--- Excerpt to read ---
Monday, April 25, 2011

[Interview] @MorganSpurlock on 'POM Wonderful Presents: The Greatest Movie Ever Sold'


Today, the Microsoft TAG in the "POM Wonderful Presents: The Greatest Movie Ever Sold" mock-up 2D poster links to a a Ted Baker Bag video review by YouTuber iJustine, "Justin Bieber likes purple".

It was kind of funny, when you talked to people like Brett Ratner about the notion of selling out, because those are directors who have to deal with those issues.

Well, that’s what I love about Brett. Brett says, “Listen, I make big, giant movies,” and when you make big giant 100+ million dollar movies in Hollywood, that’s part of the price you pay. These tie-ins will happen. Unless you’re making like an Avatar, and while they may not be happening in the film, they’re going to happen like crazy outside of the film. All the Coke promotion, just to be associated with a movie like that when it comes out, is going to be completely a 360 relationship, whether it’s soda or Happy Meals, you name it. But when you’re playing at that level, it’s great.
---
What is expected: Reproduce word for word everything in the interview excerpt from "Well, that’s what" down to "level, it’s great.". The items come from a source unrelated to the interview excerpt.
--- Data extracts ---
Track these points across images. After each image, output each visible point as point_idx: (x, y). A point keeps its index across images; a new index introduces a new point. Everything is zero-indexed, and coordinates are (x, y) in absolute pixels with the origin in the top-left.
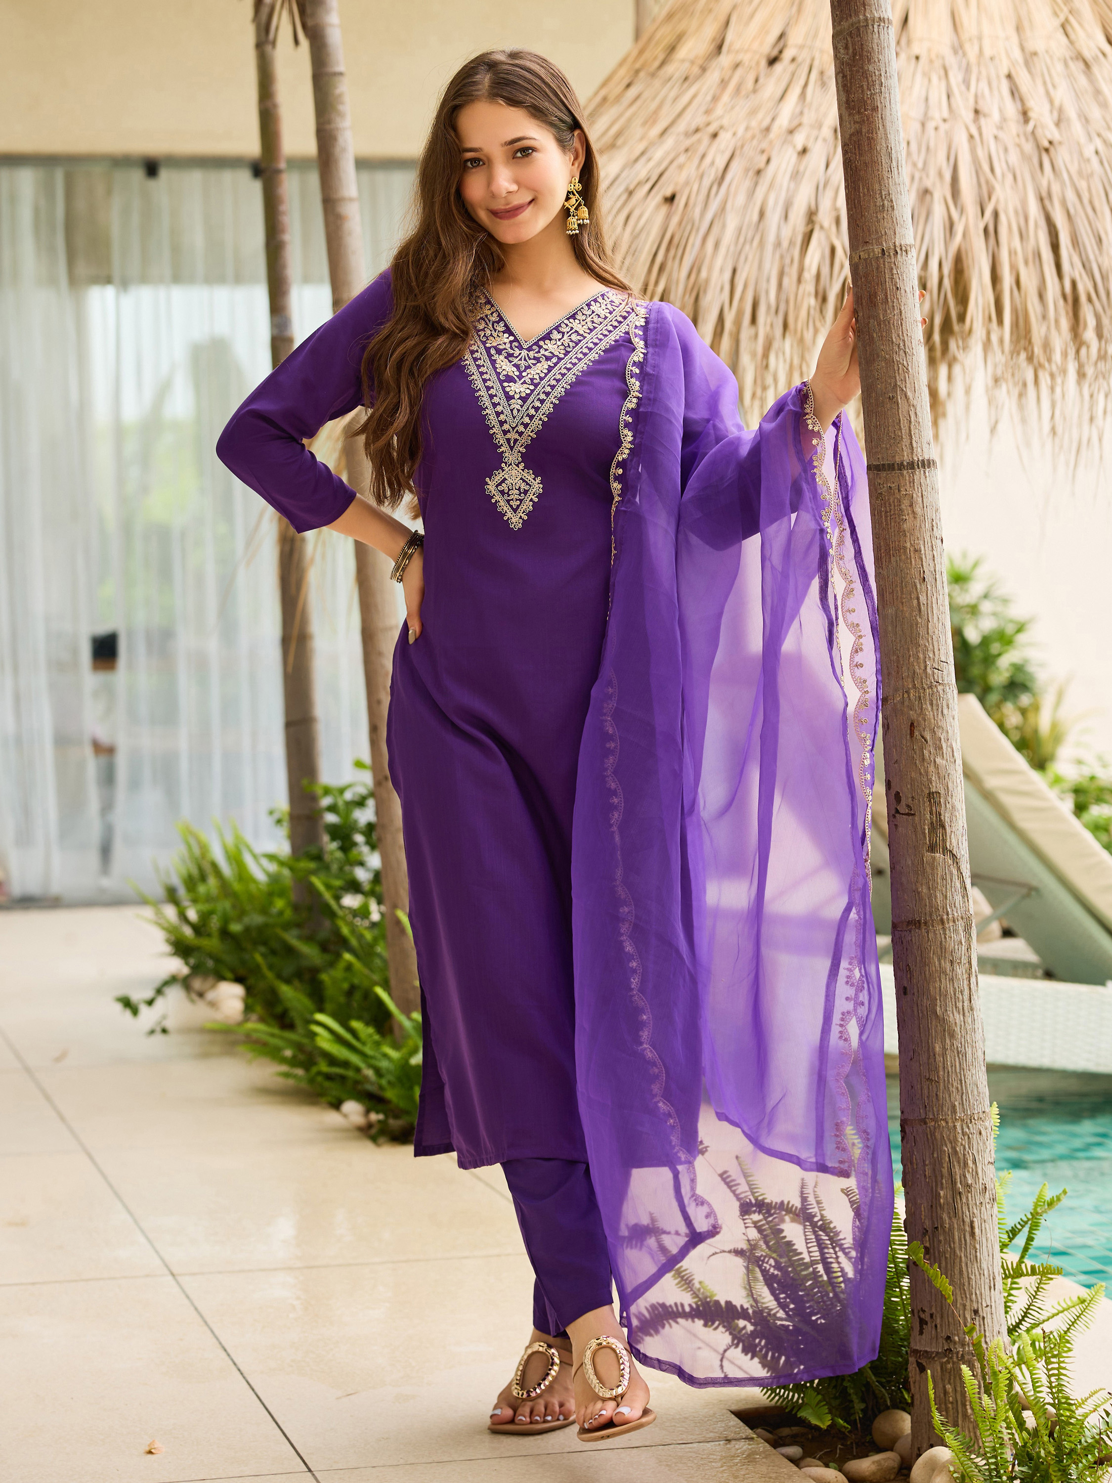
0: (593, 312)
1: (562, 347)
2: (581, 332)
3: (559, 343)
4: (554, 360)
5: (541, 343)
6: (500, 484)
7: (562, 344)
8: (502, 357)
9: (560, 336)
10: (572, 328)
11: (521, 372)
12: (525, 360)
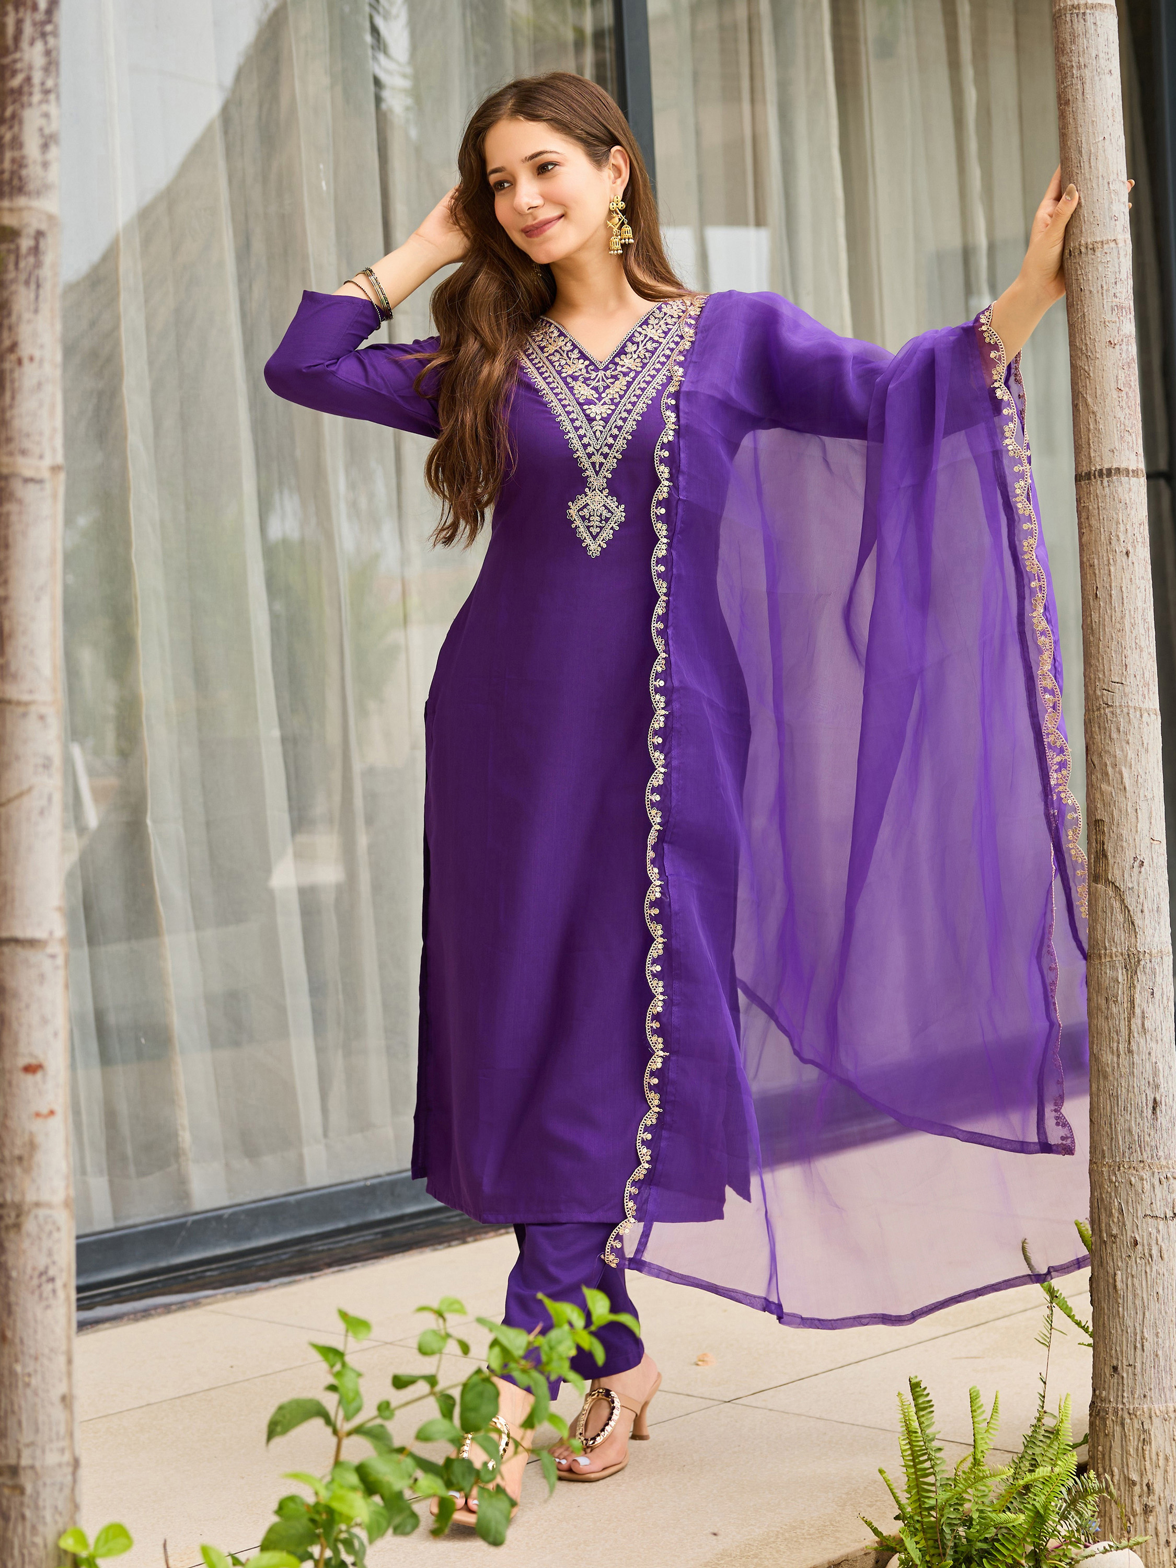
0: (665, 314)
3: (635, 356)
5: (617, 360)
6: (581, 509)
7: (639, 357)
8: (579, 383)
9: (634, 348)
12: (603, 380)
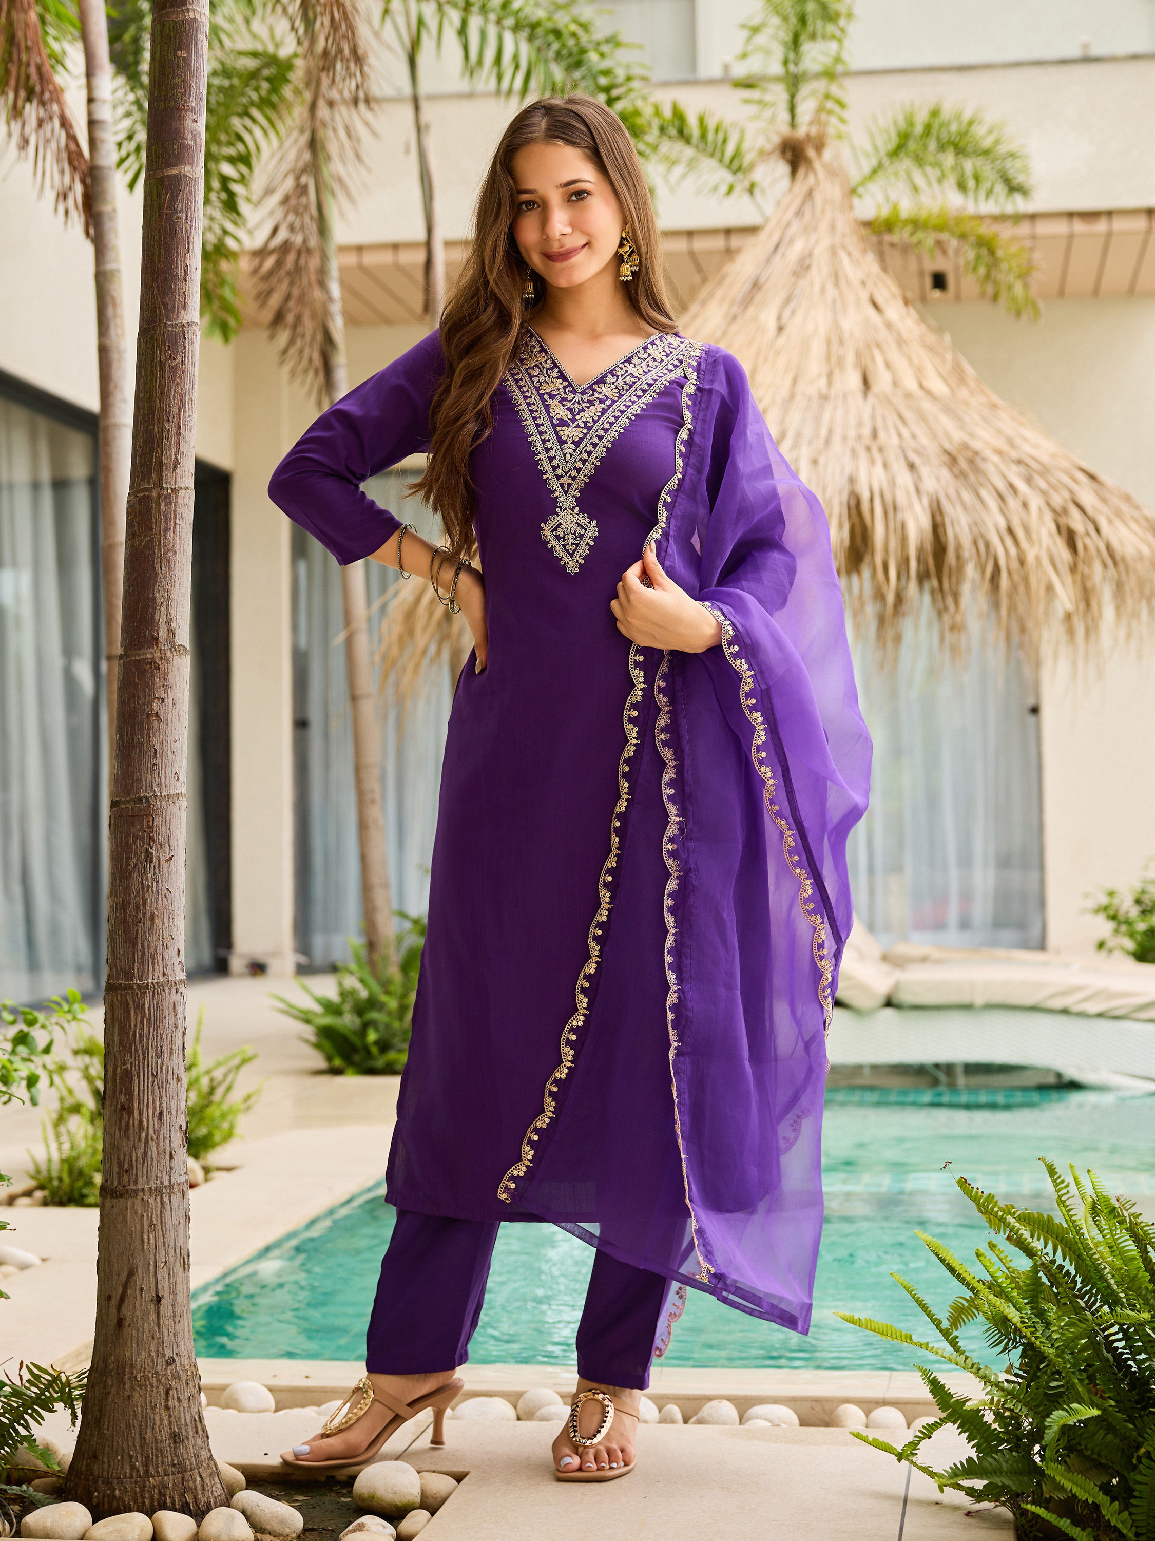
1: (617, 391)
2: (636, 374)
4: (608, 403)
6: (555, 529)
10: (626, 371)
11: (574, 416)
---
--- Data extracts ---
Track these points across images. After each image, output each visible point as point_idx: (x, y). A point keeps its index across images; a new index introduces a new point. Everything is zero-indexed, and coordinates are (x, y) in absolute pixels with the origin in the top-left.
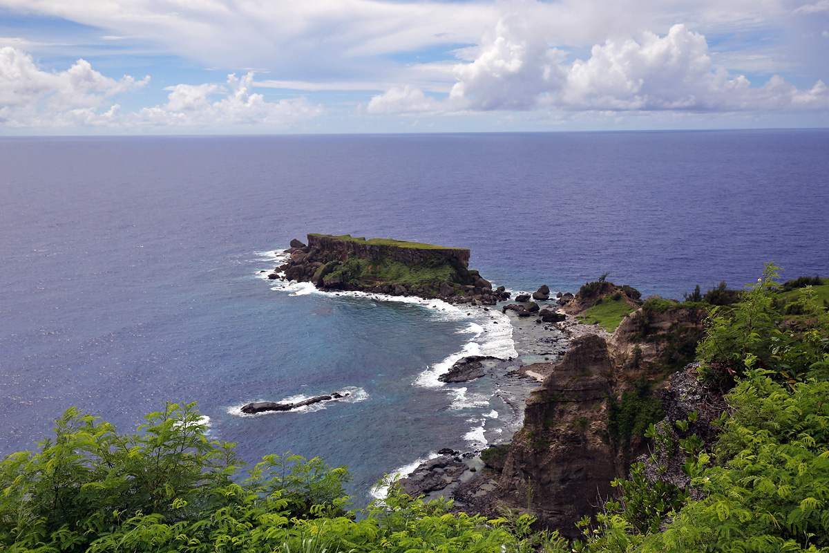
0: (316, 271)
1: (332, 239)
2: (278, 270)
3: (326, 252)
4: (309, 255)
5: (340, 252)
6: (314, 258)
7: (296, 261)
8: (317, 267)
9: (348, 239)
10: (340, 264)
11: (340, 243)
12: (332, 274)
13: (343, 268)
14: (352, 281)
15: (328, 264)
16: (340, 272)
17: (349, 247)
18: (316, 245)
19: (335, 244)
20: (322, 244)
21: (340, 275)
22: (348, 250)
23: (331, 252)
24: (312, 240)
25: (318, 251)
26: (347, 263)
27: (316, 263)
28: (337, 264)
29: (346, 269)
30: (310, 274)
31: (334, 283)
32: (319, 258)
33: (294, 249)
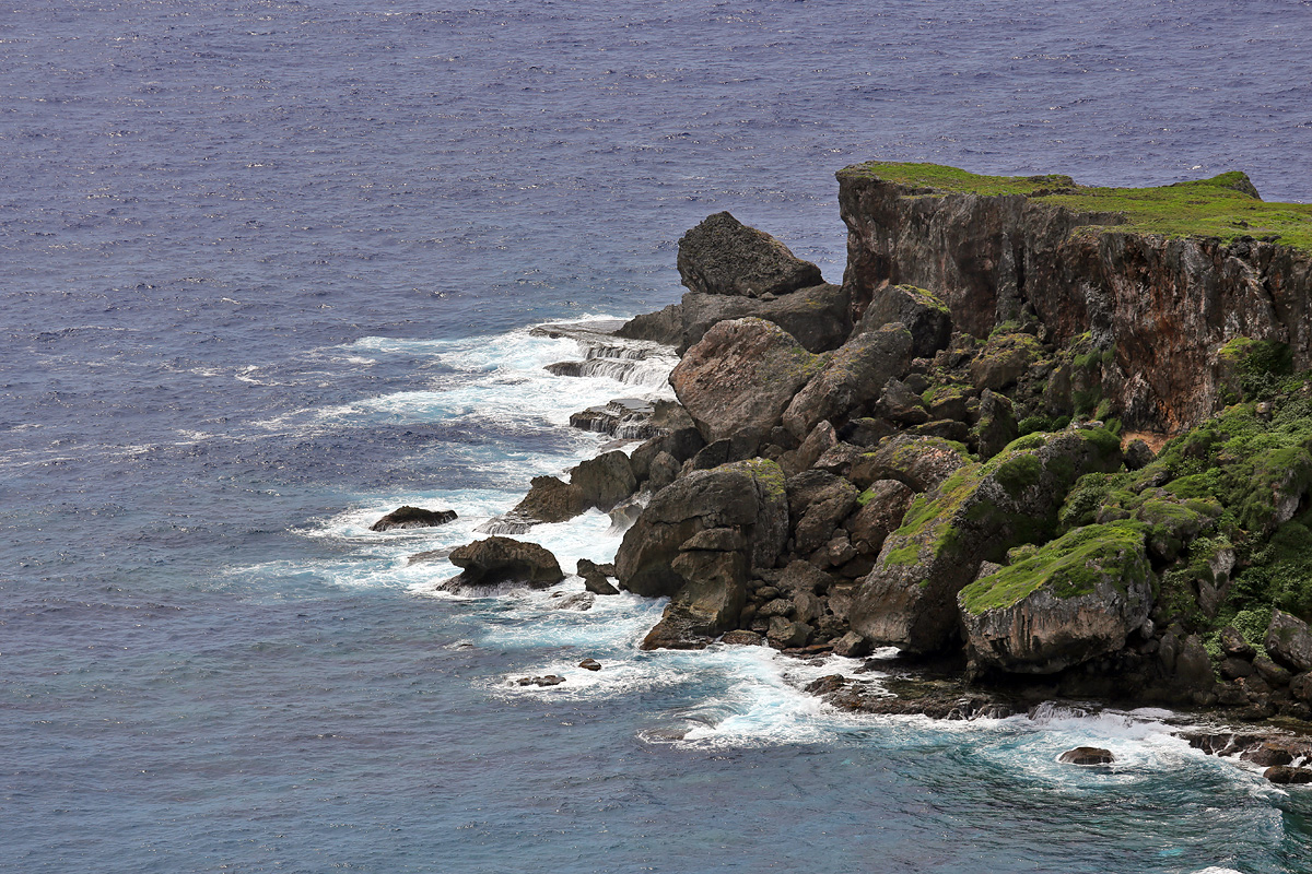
---
Completed exercise:
Well, that’s what I love about Brett. Brett says, “Listen, I make big, giant movies,” and when you make big giant 100+ million dollar movies in Hollywood, that’s part of the price you pay. These tie-ins will happen. Unless you’re making like an Avatar, and while they may not be happening in the film, they’re going to happen like crazy outside of the film. All the Coke promotion, just to be associated with a movie like that when it comes out, is going to be completely a 360 relationship, whether it’s soda or Happy Meals, you name it. But when you’re playing at that level, it’s great.